Extrait fourni
= = = = =

Valérie Pécresse face aux lecteurs de la Tribune

Par latribune.fr  |   |  3028  mots
Après le président francilien sortant, Jean-Paul Huchon, c'est au tour de Valérie Pécresse de répondre aux questions des lecteurs de La Tribune. La ministre de l'Enseignement supérieur et de la recherche, chef de file de l'UMP en Ile-de-France, propose notamment la création d'un fonds stratégique d'investissement régional, la construction d'une voie de circulation supplémentaire réservée au covoiturage et aux taxis sur les grands axes, ou l'ouverture des lycées sept jours sur sept pour accueillir des associations en dehors des périodes de cours...

Valéry Brancaleoni, demandeur d'emploi, Paris XVIIème : Vous dites que si vous êtes élue vous lancerez un plan d'urgence pour les transports. De quoi s'agit-il ?

Valérie Pécresse : Je propose de changer de vision. Il faut bien sûr construire de nouvelles lignes. Il y a 21 projets en cours dans le contrat Etat- Région. On a pris du retard. Il faut que cela cesse. Mais ce qui me frappe, c'est qu'on a oublié le mot service. Dans le RER, le taux de retard atteint 10%. Et pour les employés, les salariés qui prennent les « petits gris » (ndr : surnoms donnés aux trains de la banlieue parisienne datant des années 60) entre Melun et Paris, les conditions de transport sont d'autant plus insupportables que leurs employeurs n'acceptent plus leurs retards à répétition.... Il faut donc un plan sur la ponctualité, le confort et la sécurité. Nous devons investir pour remettre à niveau toutes les lignes, accélérer le plan de renouvellement des rames, des wagons... il y a des problèmes d'aiguillage, des chutes de caténaires. Pour résumer, c'est toute la qualité de service qui est au c?ur de mon projet.

Jean-Louis Sevilla, cadre (stratégie et finances) en année sabbatique, Asnières (92) : Qu'est ce que vous pouvez faire concrètement ?

V.P. : Nous devons faire preuve de volontarisme. En 2004 l'axe de campagne de Jean-Paul Huchon, c'était « les transports zéro défaut ».

= = = = =

Série de consignes
1. Relevez les propositions de Valérie Pécresse énumérées dans le chapeau de l'entretien avec les lecteurs de La Tribune.
2. Prolongez l'entretien avec Valérie Pécresse en poursuivant sa dernière réponse.

Matériel source

= = = = =

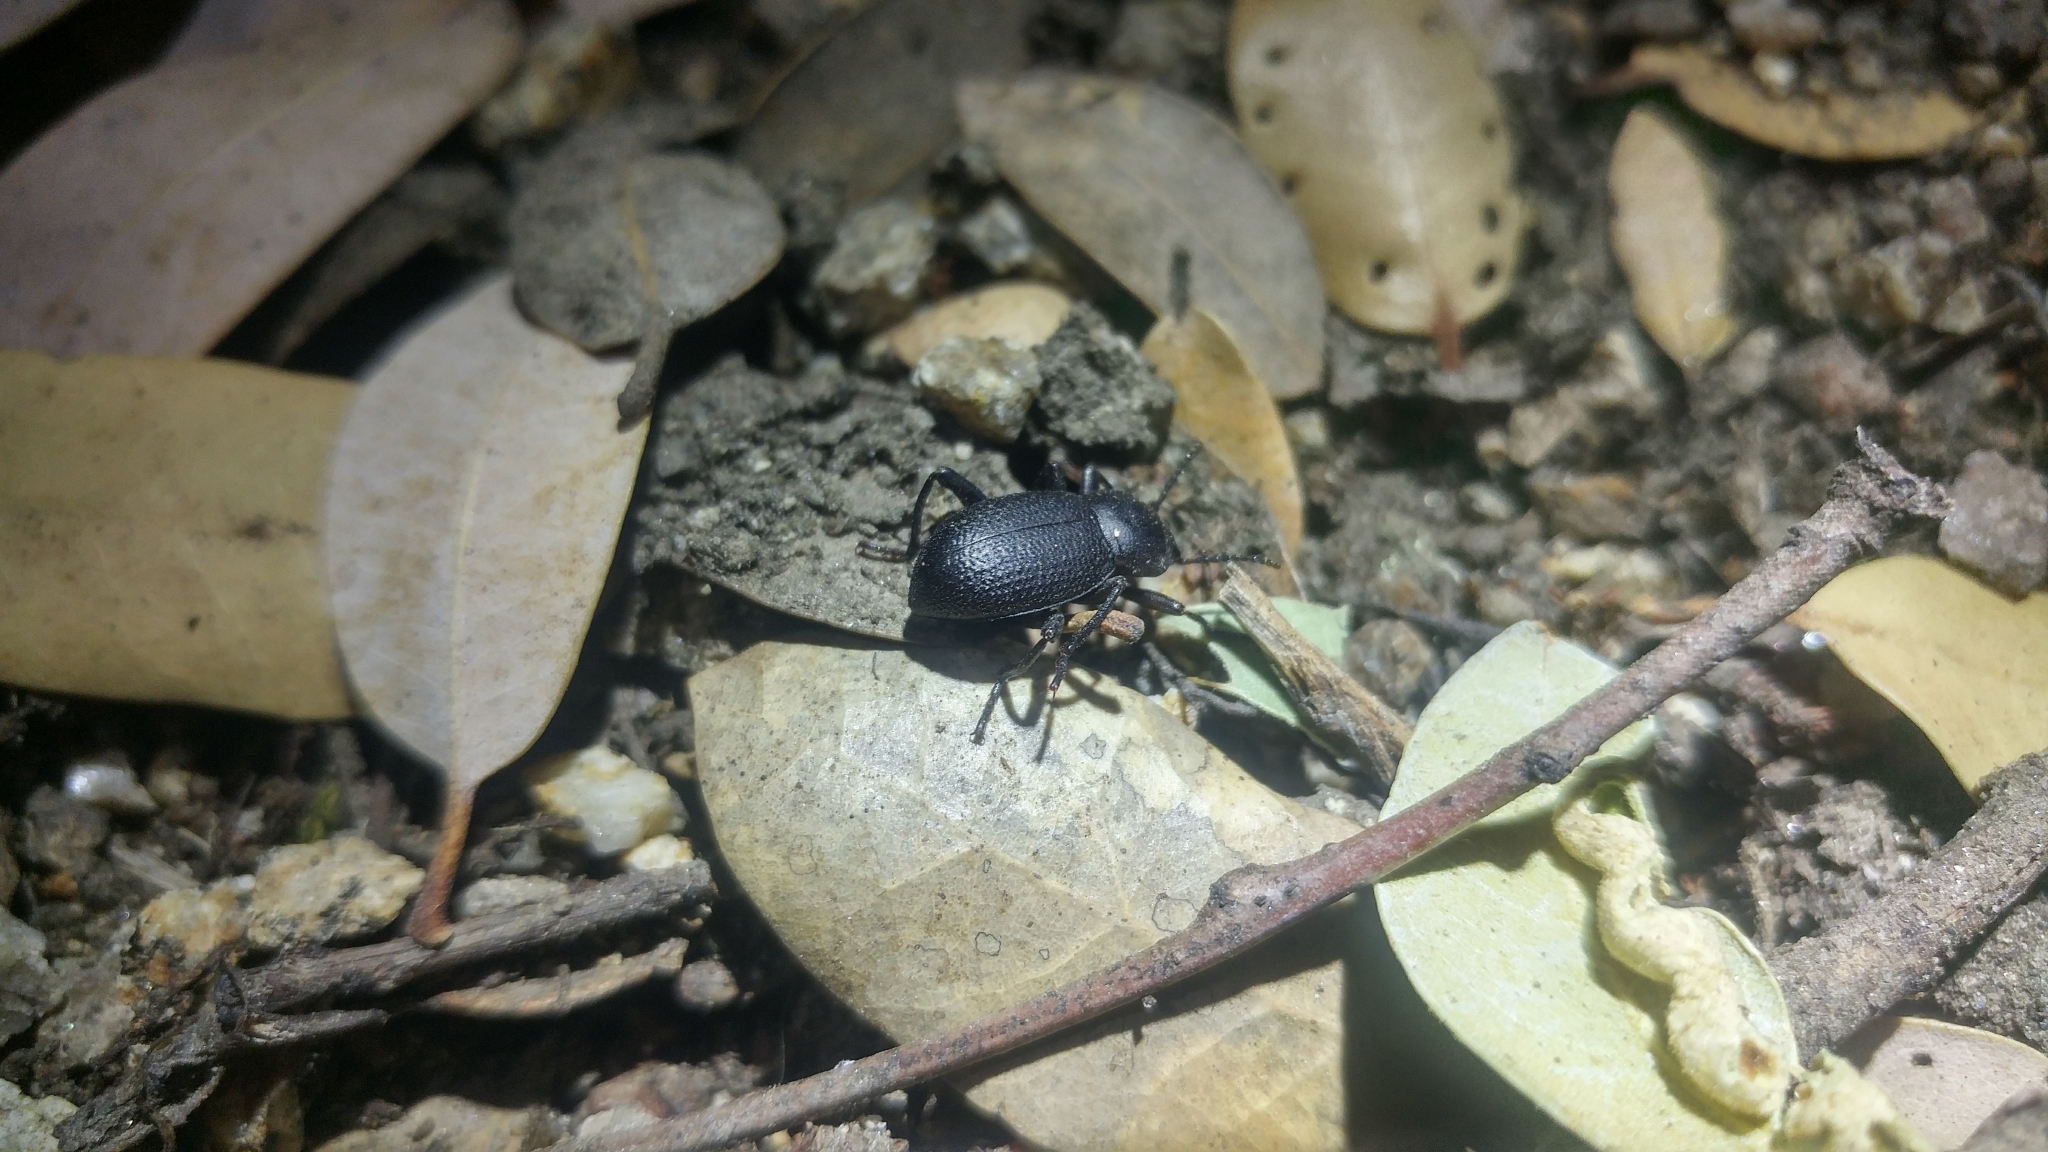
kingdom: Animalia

= = = = =

Série de réponses
1.
- La création d'un fonds stratégique d'investissement régional
- La construction d'une voie de circulation supplémentaire réservée au covoiturage et aux taxis sur les grands axes
- L'ouverture des lycées sept jours sur sept pour accueillir des associations en dehors des périodes de cours

2.
La notion de service aux usagers n'a pas été été mise au c?ur du schéma directeur. C'est une logique d'ingénieur qui a prévalu. De plus, tous les travaux ont pris du retard. Pour moi, le président de région doit veiller au bien-être quotidien des usagers. C'est pour cette raison que nous nous présentons comme les candidats de la vie quotidienne. Songez par exemple que les usagers passent 30% de leur temps de trajet dans les gares. Et qu'est-ce qu'ils y trouvent ? Des journaux. (sourires) C'est bien mais ce serait nettement mieux s'ils pouvaient y trouver trois ou quatre services de proximité. Je propose de faire des gares de vrais lieux de vie. C'est possible et finançable dans le cadre de partenariats public-privé. Il y a là-dessus un tabou que je suis prête à lever... Il y a une centaine de gares qui accueillent plus de mille passagers par jour. On peut y construire des parkings, des maisons d'assistantes maternelles, des crèches... La région aiderait évidemment au financement de ces investissements.

Edouard Blanchot, consultant (Télécoms), Parais XVIIème : Que pensez vous du Vélib, de l'Autolib ?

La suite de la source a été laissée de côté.